Loans for construction rose by 2.4% to 5,784 while those to purchase new dwellings increased 2.7% to 2,874.

Fitting with recent measures introduced by APRA to curb lending for housing investment, the value of home loans to investors slipped by 0.4% to $13.564 billion, largely offsetting a 0.5% gain in July. As the chart from the ABS reveals below, finance to housing investors has plateaued in recent months, both in seasonally-adjusted and trend terms.

Overall the value of home loans issued rose by 3.5% to $34.359 billion on the back of a substantial increase in the value of owner-occupier financing. Lending to this segment jumped by 6.1% to $20.795 billion, the highest level on record. Excluding refinancing, the value of loans to owner-occupiers hit $14.421 billion, also a record high.

And yet.

While there are clear signs that lending to housing investors has been stymied by recent measures implemented by APRA, as the chart above shows, lending to both owner-occupiers and investors in dollar terms has grown sharply when viewed in rolling annual terms. Over the past year, the value of loans extended hit $379.4 billion, the highest level on record and some 14.5% higher than that seen in the 12 months to August 2014.

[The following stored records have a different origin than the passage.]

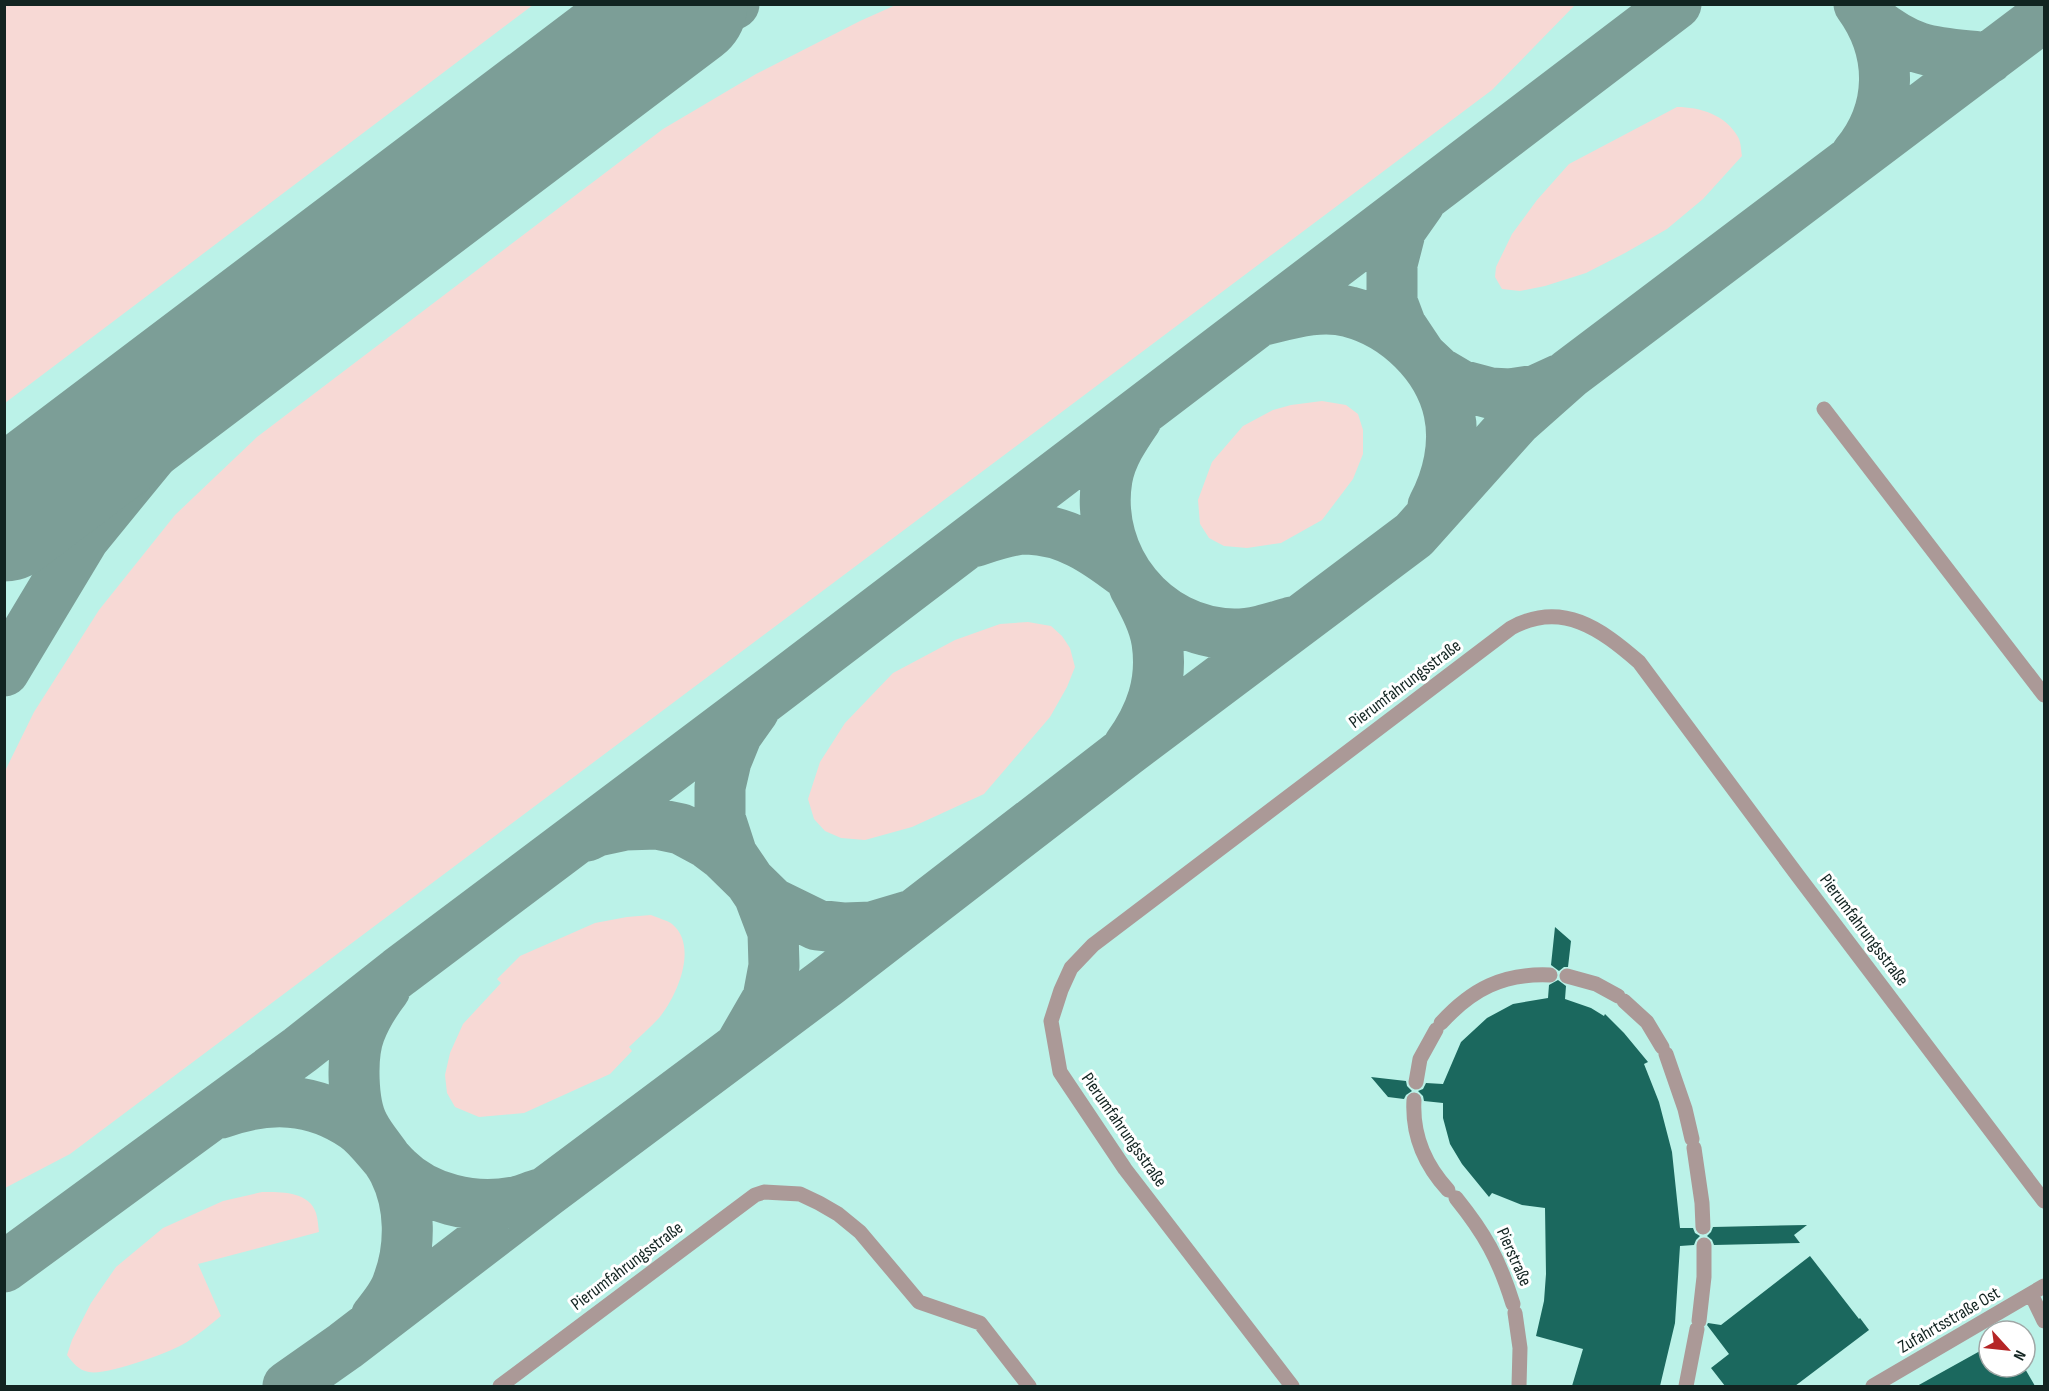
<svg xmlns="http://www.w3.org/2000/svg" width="2049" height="1391" font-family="'Sofia Sans Condensed',sans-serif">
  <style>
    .built { fill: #bbf2e8; fill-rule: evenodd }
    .green { fill: #f7d9d5 }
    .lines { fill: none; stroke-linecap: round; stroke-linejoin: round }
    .taxiway { stroke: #7c9e97; stroke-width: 51 }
    .runway { stroke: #7c9e97; stroke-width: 129 }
    .building { fill: #1b685e }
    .minor { stroke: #ab9997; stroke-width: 15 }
    .labels { text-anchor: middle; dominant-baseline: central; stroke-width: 6; stroke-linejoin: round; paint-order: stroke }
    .street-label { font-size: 18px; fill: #122421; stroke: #fff }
  </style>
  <rect width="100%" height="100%" fill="#cefcf3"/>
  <path class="built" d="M 5,5 L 2044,5 L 2044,1386 L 5,1386 ZM 1989,1331 L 2025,1331 L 2025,1367 L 1989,1367 Z"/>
  <path class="green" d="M 5,4 L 533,4 L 533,5 L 5,403 Z
    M 898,4 L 1575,5 L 1492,90 L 70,1154 L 5,1188 L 5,771 L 34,712 L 99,610 L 175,515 L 257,437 L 663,129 L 756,74 L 860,21 Z
    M 1677,107 C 1700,107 1726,115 1738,137 C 1741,142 1741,150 1742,156 L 1703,199 L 1667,229 L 1625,253 L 1586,273 L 1545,286 L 1520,291 L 1502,289 L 1495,277 L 1496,267 L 1512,234 L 1537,200 L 1569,164 Z
    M 1322,401 L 1346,405 L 1358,414 L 1363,430 L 1363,454 L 1353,479 L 1322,520 L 1281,543 L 1247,548 L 1224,546 L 1209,538 L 1200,524 L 1198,500 L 1212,462 L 1243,426 L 1273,410 L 1291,405 Z
    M 1028,622 L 1051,626 L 1062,636 L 1070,648 L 1075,667 L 1067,687 L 1050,717 L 984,794 L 912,827 L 865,840 L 841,838 L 825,831 L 814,819 L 808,799 L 820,762 L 845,723 L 893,673 L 955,640 L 1000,624 Z
    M 651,915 C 657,918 667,920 672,924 C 699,946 677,996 659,1018 C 650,1028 639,1037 629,1047 L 632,1051 L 610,1074 L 524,1113 L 479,1117 L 455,1107 L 447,1093 L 445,1075 L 450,1053 L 463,1024 L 501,983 L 497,979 L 520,956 L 595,923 L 627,917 Z
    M 262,1192 C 280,1192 309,1191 316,1213 C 318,1219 318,1226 319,1232 L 198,1264 L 221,1316 C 210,1325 199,1334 187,1342 C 172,1352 105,1376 89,1372 C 78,1370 73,1363 67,1355 L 72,1340 L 91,1303 L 116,1267 L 163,1228 L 223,1201 Z"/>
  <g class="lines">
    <path class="taxiway" d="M 1870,19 C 1915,55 1934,52 1989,58
      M 519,129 L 646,50 L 734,4
      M 1856,155 C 1893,110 1894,52 1859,4
      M 1420,202 L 1401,229 L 1392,264 L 1392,302 L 1401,326 L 1421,356 L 1438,372 L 1460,385 L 1490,393 L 1510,394 L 1537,390 L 1561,379
      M 1264,320 C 1292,313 1322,304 1350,312 C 1396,324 1439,365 1449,412 C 1456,444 1448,478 1433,506
      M 1137,418 C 1124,437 1111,456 1107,479 C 1094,557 1154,633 1234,634 C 1254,634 1272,628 1292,622
      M 973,542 C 989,537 1010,529 1027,529 C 1066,530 1095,550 1124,572
      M 4,671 L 84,538 L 169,434 L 372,240
      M 1128,747 C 1151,715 1163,682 1157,642 C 1154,622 1143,603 1134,586
      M 587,836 L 597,831 L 625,825 L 657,824 L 681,829 L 707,843 L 723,855 L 772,903 L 817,925 L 845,928 L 872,927 L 909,916
      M 742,1043 L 768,998 L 774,966 L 773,932 L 759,895 L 732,855 L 720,818 L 720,787 L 726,761 L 737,734 L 754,710
      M 221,1113 C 268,1096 313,1097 355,1126 C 371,1137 382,1156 396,1169 C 426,1199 474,1210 514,1202 C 523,1201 532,1196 540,1194
      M 4,1267 L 300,1050 L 399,972 L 761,700 L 1676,4
      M 376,1317 C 384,1307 394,1295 398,1282 C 411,1247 411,1205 394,1171 C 386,1155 372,1142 364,1126 C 352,1104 351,1055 360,1032 C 366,1016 375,1002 385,989
      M 288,1386 L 345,1346 L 546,1192 L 827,982 L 1125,752 L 1414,535 L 1516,421 L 1569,374 L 2044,16"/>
    <path class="runway" d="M 4,517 L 683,4"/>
  </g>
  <path class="building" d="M 1555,927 L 1571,941 L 1568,967 L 1564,967 L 1559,971 L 1551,965 Z
    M 1558,980 L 1566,986 L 1565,999 L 1591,1008 L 1604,1016 L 1605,1014 L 1624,1033 L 1648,1062 L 1644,1064 L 1659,1102 L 1672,1152 L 1680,1228 L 1693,1228 L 1695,1233 L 1700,1236 L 1696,1240 L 1694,1245 L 1680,1246 L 1675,1323 L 1660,1386 L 1572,1386 L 1583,1349 L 1536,1336 L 1544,1301 L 1546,1274 L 1545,1208 L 1522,1205 L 1492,1193 L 1489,1197 L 1462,1164 L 1450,1144 L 1443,1118 L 1443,1103 L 1424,1101 L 1423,1096 L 1418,1091 L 1423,1089 L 1426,1083 L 1443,1084 L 1461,1042 L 1487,1018 L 1513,1004 L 1548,998 L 1549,985 Z
    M 1371,1077 L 1406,1081 L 1407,1086 L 1412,1091 L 1406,1095 L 1404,1099 L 1388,1097 Z
    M 1807,1225 L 1794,1235 L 1800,1243 L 1714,1245 L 1712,1240 L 1707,1236 L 1711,1232 L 1713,1227 Z
    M 1810,1256 L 1859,1319 L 1860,1318 L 1869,1330 L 1795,1386 L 1725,1386 L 1711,1368 L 1729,1354 L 1707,1325 L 1708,1323 L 1721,1325 Z
    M 1989,1346 L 1989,1367 L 2024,1367 L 2035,1386 L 1917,1386 Z"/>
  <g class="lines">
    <path class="minor" d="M 1824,409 L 2044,695
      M 1567,976 L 1596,984 L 1618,996
      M 1624,1001 L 1647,1022 L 1662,1047
      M 1441,1023 C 1472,989 1503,973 1550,975
      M 1666,1054 L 1685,1109 L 1692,1139
      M 1416,1082 L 1420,1059 L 1436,1030
      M 1414,1100 C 1412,1134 1425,1165 1448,1190
      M 1694,1148 L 1702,1203 L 1703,1227
      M 1456,1198 C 1485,1234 1499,1259 1513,1304
      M 2031,1294 L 2044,1321
      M 1515,1313 L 1520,1348 L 1519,1386
      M 1699,1321 L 1704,1277 L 1704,1245
      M 500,1386 L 755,1195 L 764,1192 L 800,1194 L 819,1203 L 838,1214 L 860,1232 L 919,1302 L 980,1323 L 1029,1386
      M 1292,1386 L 1125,1169 L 1060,1072 L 1051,1021 L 1061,990 L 1071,968 L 1093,945 L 1511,628 C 1562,600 1601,629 1639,662 L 1798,876 L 2044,1201
      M 1686,1386 L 1697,1329
      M 1873,1386 L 2044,1286"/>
  </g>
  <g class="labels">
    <g class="street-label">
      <text transform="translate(1405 684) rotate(-37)">Pierumfahrungsstraße</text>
      <text transform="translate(1864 930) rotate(53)">Pierumfahrungsstraße</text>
      <text transform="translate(1124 1130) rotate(55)">Pierumfahrungsstraße</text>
      <text transform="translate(1514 1257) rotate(66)">Pierstraße</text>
      <text transform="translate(627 1266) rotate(-37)">Pierumfahrungsstraße</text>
      <text transform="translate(1949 1320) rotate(-30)">Zufahrtsstraße Ost</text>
    </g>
  </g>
  <rect width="2049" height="1391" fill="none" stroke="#122421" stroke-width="12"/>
  <g transform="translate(2007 1349) rotate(117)"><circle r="28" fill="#ffffff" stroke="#a0a7a6" stroke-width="1.5"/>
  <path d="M0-4.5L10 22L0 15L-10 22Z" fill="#b52526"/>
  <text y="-9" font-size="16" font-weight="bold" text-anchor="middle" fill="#122421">N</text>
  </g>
</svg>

And while in dollar terms lending to investors has slowed, it has been largely replaced by lending to owner-occupiers. Compared to August 2014 the value of lending to owner-occupiers rose by 26.5% to $20.8 billion, an increase of $4.4 billion. That’s some hefty growth, and does raise the question whether heat in the housing market is diminishing at present.

“The August lending data suggest that there is still a good deal of heat in the housing sector, but that the owner occupiers are now driving the market,” wrote Chris Caton, chief economist at BT Financial Group following the data release.

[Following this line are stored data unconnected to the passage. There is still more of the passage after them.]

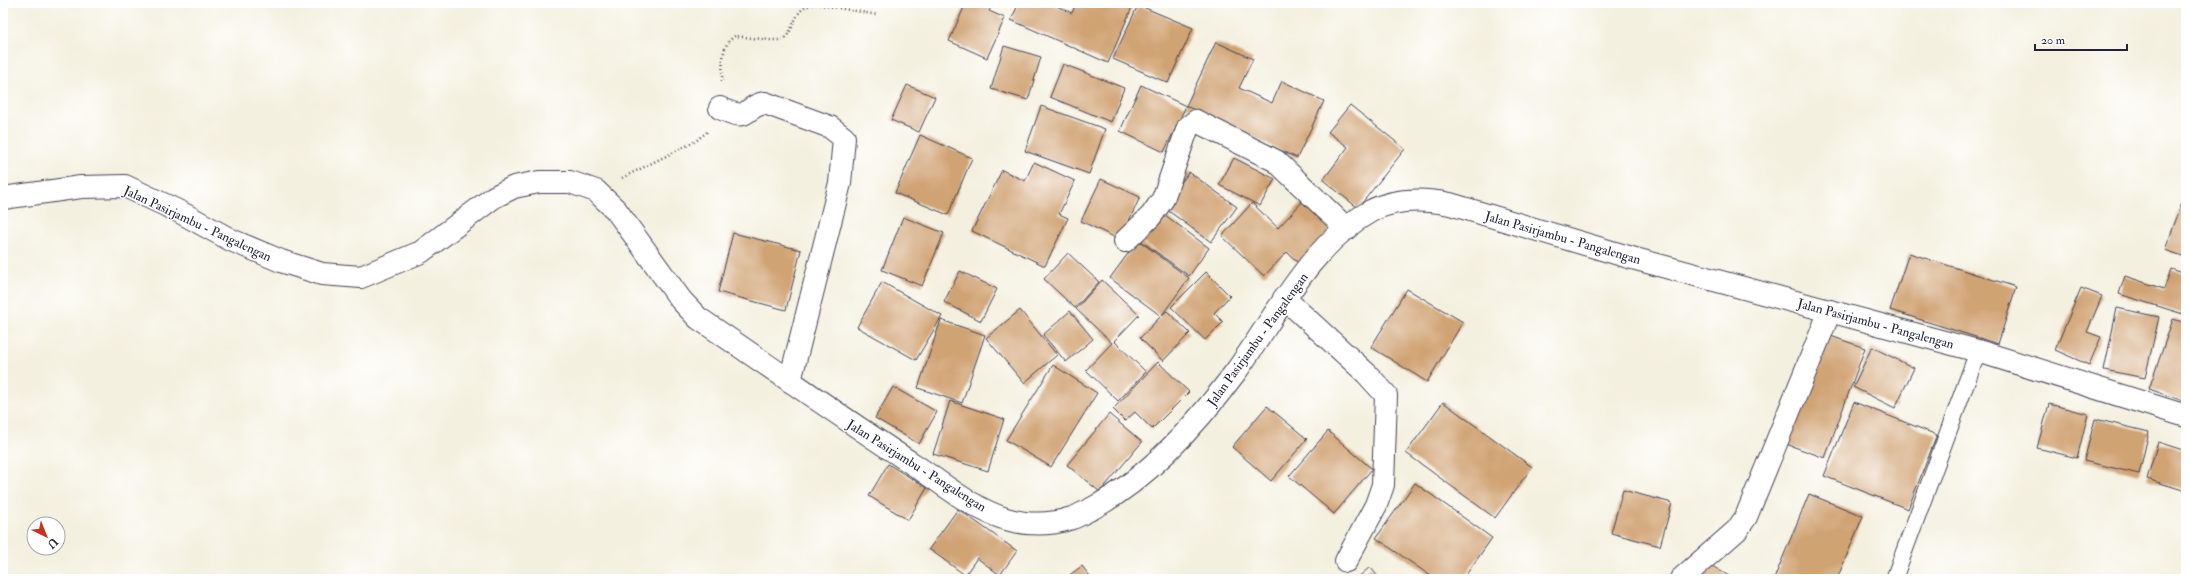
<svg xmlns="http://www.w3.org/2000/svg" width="2189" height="582" viewBox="0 0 2189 582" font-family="'IM FELL Double Pica',serif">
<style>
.building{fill:#d0a373}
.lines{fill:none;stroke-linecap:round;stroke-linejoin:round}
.service-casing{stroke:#424154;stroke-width:18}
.minor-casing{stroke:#424154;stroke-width:24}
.secondary-casing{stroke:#424154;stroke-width:24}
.path{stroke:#424154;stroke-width:2.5;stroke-dasharray:1 3;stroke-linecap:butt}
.service{stroke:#fff;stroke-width:16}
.minor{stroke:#fff;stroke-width:22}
.secondary{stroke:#fff;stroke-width:22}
.labels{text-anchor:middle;stroke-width:3;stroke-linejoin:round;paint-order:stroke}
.street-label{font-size:13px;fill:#22223b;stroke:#fff}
</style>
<rect width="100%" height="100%" fill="#fff"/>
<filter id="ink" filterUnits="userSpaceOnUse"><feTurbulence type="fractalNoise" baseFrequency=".025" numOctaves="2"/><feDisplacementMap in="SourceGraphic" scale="8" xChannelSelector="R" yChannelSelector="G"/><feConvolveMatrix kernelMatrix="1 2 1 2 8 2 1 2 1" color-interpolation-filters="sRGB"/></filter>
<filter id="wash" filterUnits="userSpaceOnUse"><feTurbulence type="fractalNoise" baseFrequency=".012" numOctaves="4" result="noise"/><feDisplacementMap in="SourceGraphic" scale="16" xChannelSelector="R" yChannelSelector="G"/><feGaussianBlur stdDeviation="0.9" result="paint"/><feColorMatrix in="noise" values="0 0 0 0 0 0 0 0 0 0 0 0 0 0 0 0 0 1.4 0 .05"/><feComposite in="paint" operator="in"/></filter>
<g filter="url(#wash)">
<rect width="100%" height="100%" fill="#f4f0df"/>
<g id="blocks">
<g class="building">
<path d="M966,3H993L989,11L1005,18L987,58L949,41Z"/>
<path d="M1019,3H1050L1072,13L1076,3H1128L1133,5L1108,63L1011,20Z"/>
<path d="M1138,5L1193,28L1168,83L1113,59Z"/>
<path d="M1216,42L1253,59L1239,88L1272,103L1282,81L1324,101L1297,158L1186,106Z"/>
<path d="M1004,46L1041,57L1028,100L991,89Z"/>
<path d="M1063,64L1124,88L1111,122L1050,97Z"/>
<path d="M907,85L935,97L919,132L891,120Z"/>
<path d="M1141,85L1186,106L1164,152L1120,131Z"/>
<path d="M1350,105L1405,149L1358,208L1323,180L1348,147L1328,132Z"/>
<path d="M1041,106L1105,129L1089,174L1025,151Z"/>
<path d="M920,135L972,158L948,215L895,193Z"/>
<path d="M1234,158L1275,179L1260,206L1219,185Z"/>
<path d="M1034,162L1075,181L1059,214L1068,218L1045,266L972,231L1002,170L1025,181Z"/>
<path d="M1189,172L1237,207L1211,242L1163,207Z"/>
<path d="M1101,179L1140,197L1120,240L1081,221Z"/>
<path d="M2186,192V257L2165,250Z"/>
<path d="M1305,199L1335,227L1299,264L1287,252L1264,276L1222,236L1252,203L1278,228Z"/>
<path d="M1161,212L1209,248L1189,276L1140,240Z"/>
<path d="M903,217L944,233L922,286L882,270Z"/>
<path d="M733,233L801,250L786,310L718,292Z"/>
<path d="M1138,240L1189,278L1162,315L1167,311L1190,333L1163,361L1140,338L1161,316L1110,278Z"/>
<path d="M1068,253L1099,282L1075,308L1044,279Z"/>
<path d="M1909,253L2016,287L1998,344L1890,310Z"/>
<path d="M2171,269L2186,274V315L2119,294L2125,276L2164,289Z"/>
<path d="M960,271L997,289L981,321L944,302Z"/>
<path d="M1206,272L1230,296L1214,313L1223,322L1205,340L1171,307Z"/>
<path d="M1102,280L1139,315L1114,341L1146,372L1118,401L1086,370L1112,343L1076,309Z"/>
<path d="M882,282L942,316L916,360L857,327Z"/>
<path d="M2081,288L2102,296L2087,332L2101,337L2089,365L2055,350Z"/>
<path d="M1407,289L1463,322L1427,382L1371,347Z"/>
<path d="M2117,308L2159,317L2145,378L2104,370Z"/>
<path d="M1020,310L1057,355L1024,383L986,338Z"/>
<path d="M1070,311L1093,339L1066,362L1043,335Z"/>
<path d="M2173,319L2186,323V402L2149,389Z"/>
<path d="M941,320L985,335L962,403L918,388Z"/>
<path d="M1825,334L1865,348L1825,458L1786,444Z"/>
<path d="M1872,347L1914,368L1895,408L1853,387Z"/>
<path d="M1158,362L1189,392L1152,429L1135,412L1125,421L1113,409Z"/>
<path d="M1053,365L1097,393L1051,467L1006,440Z"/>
<path d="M893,387L937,412L919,444L875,418Z"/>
<path d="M950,401L1004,419L988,471L933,454Z"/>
<path d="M1443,402L1532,467L1495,518L1406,453Z"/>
<path d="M1854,402L1937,435L1908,509L1824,476Z"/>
<path d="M2049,404L2088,414L2077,458L2037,448Z"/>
<path d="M1267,406L1307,439L1271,481L1232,447Z"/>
<path d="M1109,414L1142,442L1100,492L1067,465Z"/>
<path d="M2095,419L2149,432L2139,474L2084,461Z"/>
<path d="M1328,431L1372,469L1334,514L1289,476Z"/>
<path d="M2158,442L2186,451V491L2147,479Z"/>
<path d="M888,464L927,488L908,520L869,496Z"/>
<path d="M1415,483L1492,538L1463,579H1435L1376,538Z"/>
<path d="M1623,490L1672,503L1660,546L1611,533Z"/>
<path d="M1809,494L1863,516L1837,579H1774Z"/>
<path d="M958,509L1017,551L1000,575L977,558L965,575L929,549Z"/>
<path d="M1707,563L1734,579H1697Z"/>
<path d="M1082,566L1092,579H1064Z"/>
<path d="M1370,567L1380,579H1356Z"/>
</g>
</g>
</g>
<g filter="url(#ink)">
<use href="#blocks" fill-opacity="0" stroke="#424154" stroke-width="1"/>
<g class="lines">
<defs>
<path id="service" d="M1894,579L1978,351"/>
<g id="minor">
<path d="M720,108C753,124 742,106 765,103L830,127L844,138L840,183L790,381"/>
<path d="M1125,241L1151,216L1163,199L1188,127L1196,121L1276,161L1347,229"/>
<path d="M1284,298L1367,374L1386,395L1383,485L1376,505L1346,561"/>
<path d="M1681,579L1737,530L1746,517L1830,311"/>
</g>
<path id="secondary" d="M3,198L81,187L125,186L180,212L231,240L281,261L322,274L361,277L421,252L494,197L514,187L539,182H570L596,191L616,210L681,300L698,318C771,367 842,418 916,466C943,484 973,509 1006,519C1027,525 1051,525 1072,518C1079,516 1086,511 1093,508C1149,478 1200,420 1237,370C1275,317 1312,243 1371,211C1395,198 1424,199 1450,204L1632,258L1978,351L2186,416"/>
</defs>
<use href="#service" class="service-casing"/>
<use href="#minor" class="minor-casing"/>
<use href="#secondary" class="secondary-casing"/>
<g class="path">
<path d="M722,81C723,65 720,45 735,36L770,40H783C798,26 792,7 816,4L878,15"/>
<path d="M622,178L696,141L707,132"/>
</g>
<use href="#service" class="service"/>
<use href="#minor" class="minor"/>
<use href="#secondary" class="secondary"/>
</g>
</g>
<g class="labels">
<g class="street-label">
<text transform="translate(198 223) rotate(25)" y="5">Jalan Pasirjambu - Pangalengan</text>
<text transform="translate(1563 237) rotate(16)" y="5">Jalan Pasirjambu - Pangalengan</text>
<text transform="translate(1876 323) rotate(15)" y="5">Jalan Pasirjambu - Pangalengan</text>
<text transform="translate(1257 339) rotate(-54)" y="5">Jalan Pasirjambu - Pangalengan</text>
<text transform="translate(917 465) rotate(32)" y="5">Jalan Pasirjambu - Pangalengan</text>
</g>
</g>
<rect width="2189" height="582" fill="none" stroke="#fff" stroke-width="16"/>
<g transform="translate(46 536) rotate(137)"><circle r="19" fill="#ffffff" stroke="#a7a7b1"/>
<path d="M0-3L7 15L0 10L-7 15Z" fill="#c8321e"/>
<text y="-6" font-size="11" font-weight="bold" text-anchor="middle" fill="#22223b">U</text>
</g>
<path d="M2035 44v6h92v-6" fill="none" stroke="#22223b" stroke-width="2"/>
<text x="2041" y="44" font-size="12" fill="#22223b" stroke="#ffffff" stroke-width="3" paint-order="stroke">20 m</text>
</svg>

“The issue is that some of this change in behaviour is more apparent than real, being driven by recent regulatory changes, which have provided banks with a considerable incentive to classify loans as being to owner-occupiers rather than to investors.”

If that is the case the notion that the slowdown in investor lending is diminishing risks attached to the housing market is muddied to say the least. Average home loan sizes are continuing to increase, rising 15.9% to $375,800 in the 12-months to August, a far steeper rate than inflation or wages growth seen over the same time period.

Leverage is clearly increasing, and with increased leverage comes increased risk.